Major had encouraged him to play the role Willie Whitelaw had played in Thatcher's government a decade earlier, but Newton never acquired the authority Whitelaw had enjoyed, and as the election neared, others became more dominant in Major's counsels.

Defeat in 1997 was a deep disappointment and somewhat unexpected, but he probably found more satisfaction in the numerous tasks he undertook from a base in the Lords than he would have done in opposition in the Commons.

Tony Newton was essentially a decent and caring Conservative in the "Rab" Butler mould. He had a warm personality and considerable charm; he was completely trustworthy. Major confided in him at the time of his affair with Edwina Currie and Newton preserved the confidence. Although he was often nervous before making a speech and smoked incessantly while waiting to make his way to the floor of the Commons or the platform – Edwina Currie tried in vain to break him of the habit – once on his feet he was lucid and persuasive, the complete master of his brief. A slightly careworn appearance belied an inner resilience and an ability to work hard and fast. He was highly intelligent, well versed in economics, and his quiet voice often prevailed in committee because he spoke such obvious common sense. He died after a long illness, but one which was never allowed to blunt his determination to continue his immense contribution to public life.

Antony Newton was born in Harwich, the son of a builders merchant, and educated at a Quaker independent school, the Friend's School in Saffron Walden, where he shone in the classroom and at sports. At Trinity College, Oxford he read PPE but much of his energy went into politics. He was president of the Oxford University Conservative Association in 1958 and within a year president of the Oxford Union; he also became a vice chairman of the Federation of Conservative Students. Like many of his contemporaries he joined the Bow Group, becoming Secretary and Research Secretary, and the Coningsby Club, chairing it in 1965-66.

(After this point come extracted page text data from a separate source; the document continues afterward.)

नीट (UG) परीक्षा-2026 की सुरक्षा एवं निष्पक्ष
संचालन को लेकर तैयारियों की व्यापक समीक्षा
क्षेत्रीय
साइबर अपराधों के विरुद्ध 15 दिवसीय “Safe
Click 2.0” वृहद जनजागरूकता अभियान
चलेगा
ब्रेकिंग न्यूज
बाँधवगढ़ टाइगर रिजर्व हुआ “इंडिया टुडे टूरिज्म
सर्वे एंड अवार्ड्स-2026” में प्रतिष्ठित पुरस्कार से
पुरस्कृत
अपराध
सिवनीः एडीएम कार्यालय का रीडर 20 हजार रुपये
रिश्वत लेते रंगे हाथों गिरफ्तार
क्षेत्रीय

Keen to play a part in policy-making and with one eye on the Commons, he joined the Conservative Research Department and from 1965-70 headed its economic section. After an unsuccessful attempt to enter the Commons at Sheffield Brightside, he returned to Old Queen Street as Assistant Director, and was selected to fight Braintree at the February 1974 election. He won the new seat by 2,001 votes, saw his majority almost halved the following October, but built it up to 17,994 in 1992. After boundary changes, which had a greater effect on the seat than most observers recognised, he fell victim to the huge Labour swing in 1997, and accepted a life peerage as Baron Newton of Braintree.

Among his other appointments, Newton took the chair of the Standing Committee on Drug Abuse, and the review committee on the Anti Terrorism, Crime and Security Act 2001. As Chairman of the Hansard Society's Commission on Parliamentary Scrutiny (1999-2001) he noted how parliament was being left behind by changes in the constitution, government and society, and set out reforms. More recently he chaired The Buncefield Major Incident Investigation Board. It cannot be easily equalled as a record of public service and every job he undertook was well done.

John Barnes

Antony Harold Newton, politician and economist: born Harwich 29 August 1937; MP (C) Braintree 1974–97; cr 1997 Life Peer; married 1962 Janet Huxley (divorced 1986; two daughters), 1986 Patricia Gilthorpe (one stepson, two stepdaughters); died 25 March 2012.